- **Actions to take**:
1 – In the text on the Sudan air crash, why did the aircraft not land on its first attempt, and what happened next?
2 – Retype a passage from the text on the Sudan air crash: begin at the words "On 19 August" and stop after "a television crew.".

- **Given text**:
Aviation accident in Sudan

On 19 August 2012, an Antonov An-26 airplane of Alfa Airlines crashed near the town of Talodi, Sudan, killing all 32 occupants on board. The aircraft was carrying a Sudanese government delegation, and among the victims were members of the Sudanese government, several high-ranking members of the Sudanese Armed Forces and other officials, and a television crew.

==Crash==
The aircraft had taken off from Khartoum International Airport at around 6:02 a.m. local time. Approximately at 8 a.m., the plane crashed into the Hajar Al-Nar Mountain of the Nuba Mountain range near Talodi, a small town about 600 km southwest of Khartoum. A television statement said that the weather had prevented the aircraft from landing on its first attempt, and on its second attempt, the plane crashed into a mountain after a go-around procedure. Talodi airfield features a single paved, unmarked runway of 1800 m (5900 ft) length.

Dataset entries:

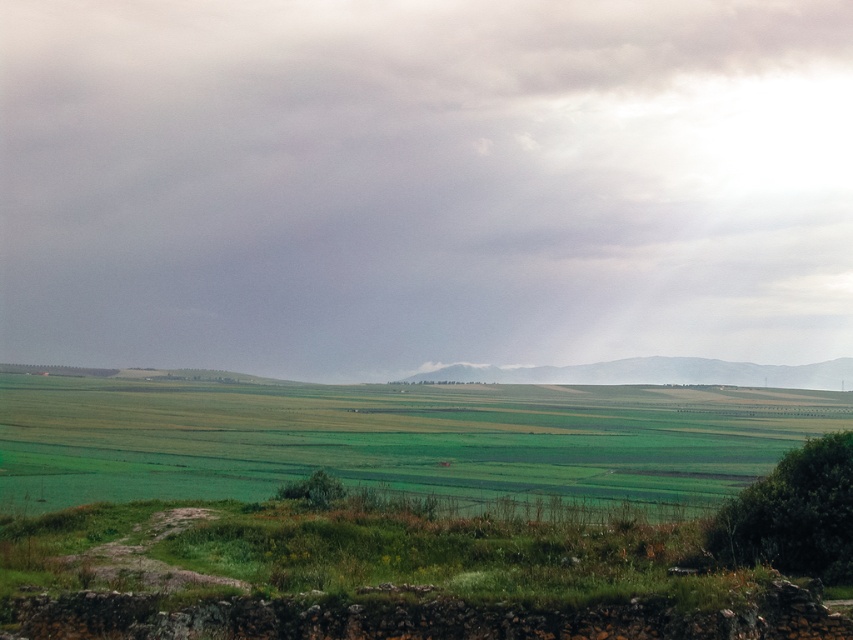
Question: Which point appears farthest from the camera in this image?

Choices:
 (A) (775, 433)
 (B) (813, 364)
 (C) (199, 296)

Answer: (B)

Question: Which point appears farthest from the camera in this image?

Choices:
 (A) (674, 381)
 (B) (744, 40)
 (C) (775, 436)

Answer: (B)

Question: Can you confirm if cloudy sky at upper center is positioned below green grassy hillside at center?

Choices:
 (A) no
 (B) yes

Answer: (A)

Question: From the image, what is the correct spatial relationship of cloudy sky at upper center in relation to green grassy field at lower center?

Choices:
 (A) below
 (B) above

Answer: (B)

Question: Can you confirm if cloudy sky at upper center is bigger than green grassy field at lower center?

Choices:
 (A) no
 (B) yes

Answer: (B)

Question: Among these objects, which one is nearest to the camera?

Choices:
 (A) green grassy field at lower center
 (B) green grassy hillside at center

Answer: (A)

- **Response list**:
1 – According to a television statement, the weather prevented the aircraft from landing on its first attempt. On its second attempt, after a go-around procedure, the plane crashed into a mountain.

2 –
On 19 August 2012, an Antonov An-26 airplane of Alfa Airlines crashed near the town of Talodi, Sudan, killing all 32 occupants on board. The aircraft was carrying a Sudanese government delegation, and among the victims were members of the Sudanese government, several high-ranking members of the Sudanese Armed Forces and other officials, and a television crew.